• [Task requirements] Begin at the line bearing "assessment/risk reduction plan.". Transcribe it and all subsequent lines of the material below exactly, and nothing more.

• [Entries provided]
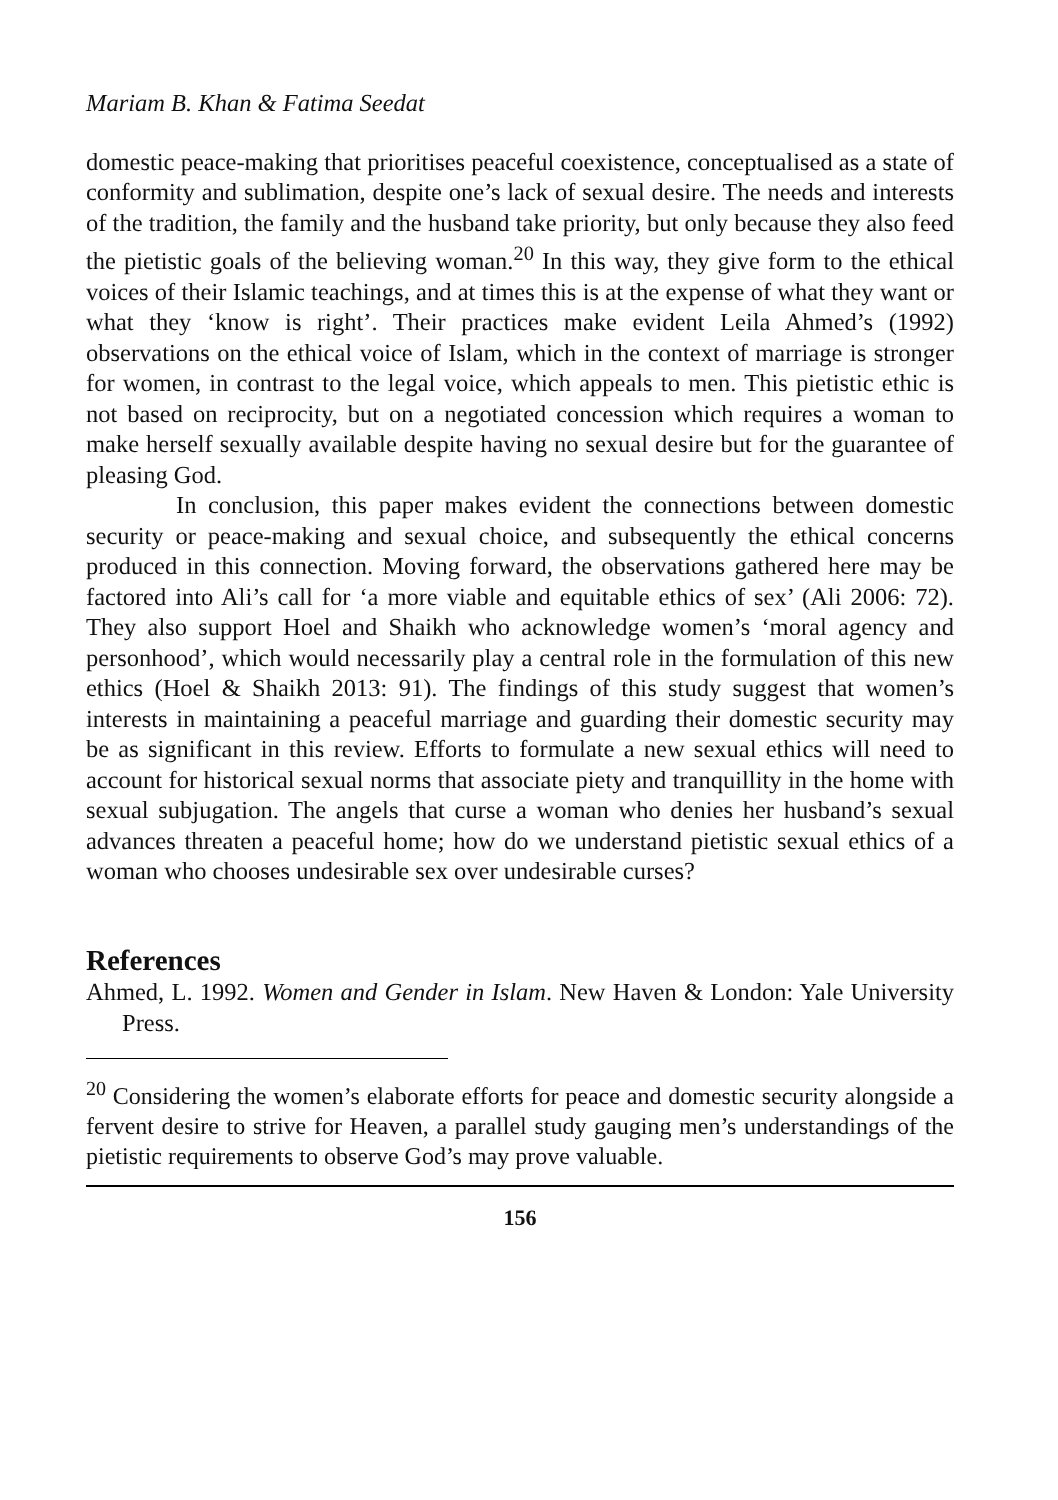Mariam B. Khan & Fatima Seedat
domestic peace-making that prioritises peaceful coexistence, conceptualised as a state of conformity and sublimation, despite one’s lack of sexual desire. The needs and interests of the tradition, the family and the husband take priority, but only because they also feed the pietistic goals of the believing woman.<sup>20</sup> In this way, they give form to the ethical voices of their Islamic teachings, and at times this is at the expense of what they want or what they ‘know is right’. Their practices make evident Leila Ahmed’s (1992) observations on the ethical voice of Islam, which in the context of marriage is stronger for women, in contrast to the legal voice, which appeals to men. This pietistic ethic is not based on reciprocity, but on a negotiated concession which requires a woman to make herself sexually available despite having no sexual desire but for the guarantee of pleasing God.
In conclusion, this paper makes evident the connections between domestic security or peace-making and sexual choice, and subsequently the ethical concerns produced in this connection. Moving forward, the observations gathered here may be factored into Ali’s call for ‘a more viable and equitable ethics of sex’ (Ali 2006: 72). They also support Hoel and Shaikh who acknowledge women’s ‘moral agency and personhood’, which would necessarily play a central role in the formulation of this new ethics (Hoel & Shaikh 2013: 91). The findings of this study suggest that women’s interests in maintaining a peaceful marriage and guarding their domestic security may be as significant in this review. Efforts to formulate a new sexual ethics will need to account for historical sexual norms that associate piety and tranquillity in the home with sexual subjugation. The angels that curse a woman who denies her husband’s sexual advances threaten a peaceful home; how do we understand pietistic sexual ethics of a woman who chooses undesirable sex over undesirable curses?
References
Ahmed, L. 1992. Women and Gender in Islam. New Haven & London: Yale University Press.
<sup>20</sup> Considering the women’s elaborate efforts for peace and domestic security alongside a fervent desire to strive for Heaven, a parallel study gauging men’s understandings of the pietistic requirements to observe God’s may prove valuable.
156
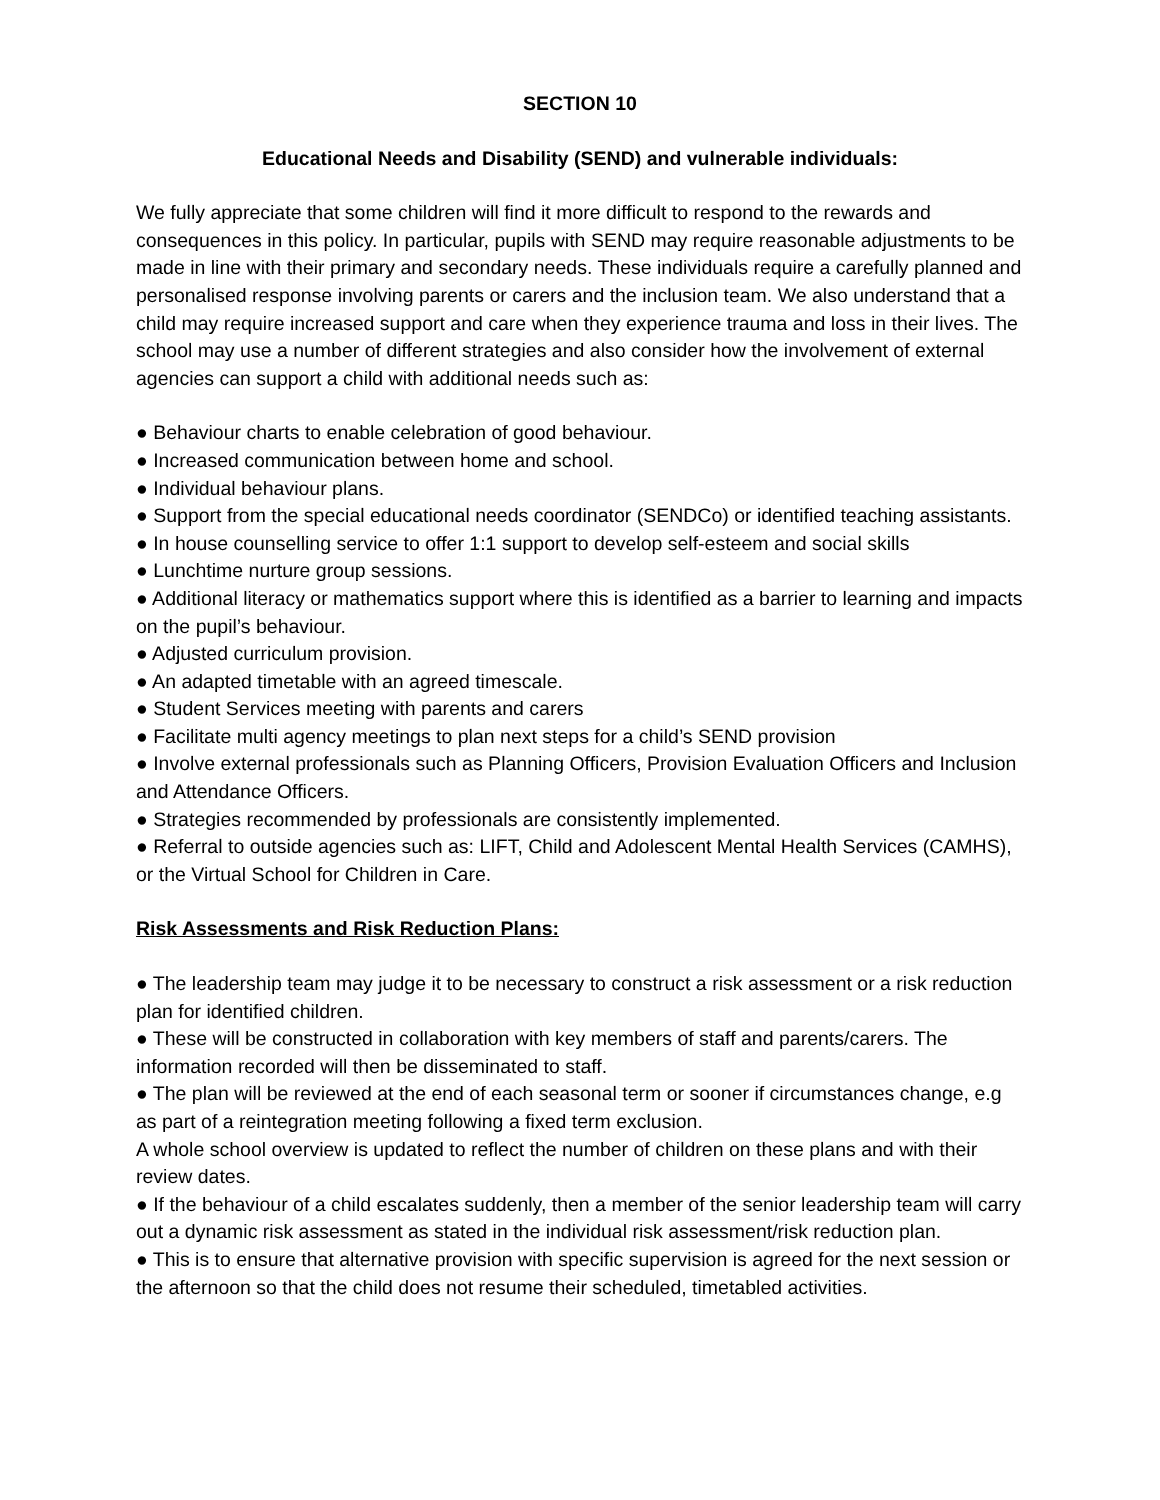SECTION 10
Educational Needs and Disability (SEND) and vulnerable individuals:
We fully appreciate that some children will find it more difficult to respond to the rewards and consequences in this policy. In particular, pupils with SEND may require reasonable adjustments to be made in line with their primary and secondary needs. These individuals require a carefully planned and personalised response involving parents or carers and the inclusion team. We also understand that a child may require increased support and care when they experience trauma and loss in their lives. The school may use a number of different strategies and also consider how the involvement of external agencies can support a child with additional needs such as:
● Behaviour charts to enable celebration of good behaviour.
● Increased communication between home and school.
● Individual behaviour plans.
● Support from the special educational needs coordinator (SENDCo) or identified teaching assistants.
● In house counselling service to offer 1:1 support to develop self-esteem and social skills
● Lunchtime nurture group sessions.
● Additional literacy or mathematics support where this is identified as a barrier to learning and impacts on the pupil’s behaviour.
● Adjusted curriculum provision.
● An adapted timetable with an agreed timescale.
● Student Services meeting with parents and carers
● Facilitate multi agency meetings to plan next steps for a child’s SEND provision
● Involve external professionals such as Planning Officers, Provision Evaluation Officers and Inclusion and Attendance Officers.
● Strategies recommended by professionals are consistently implemented.
● Referral to outside agencies such as: LIFT, Child and Adolescent Mental Health Services (CAMHS), or the Virtual School for Children in Care.
Risk Assessments and Risk Reduction Plans:
● The leadership team may judge it to be necessary to construct a risk assessment or a risk reduction plan for identified children.
● These will be constructed in collaboration with key members of staff and parents/carers. The information recorded will then be disseminated to staff.
● The plan will be reviewed at the end of each seasonal term or sooner if circumstances change, e.g as part of a reintegration meeting following a fixed term exclusion.
A whole school overview is updated to reflect the number of children on these plans and with their review dates.
● If the behaviour of a child escalates suddenly, then a member of the senior leadership team will carry out a dynamic risk assessment as stated in the individual risk assessment/risk reduction plan.
● This is to ensure that alternative provision with specific supervision is agreed for the next session or the afternoon so that the child does not resume their scheduled, timetabled activities.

• [The answer]
● If the behaviour of a child escalates suddenly, then a member of the senior leadership team will carry out a dynamic risk assessment as stated in the individual risk assessment/risk reduction plan.
● This is to ensure that alternative provision with specific supervision is agreed for the next session or the afternoon so that the child does not resume their scheduled, timetabled activities.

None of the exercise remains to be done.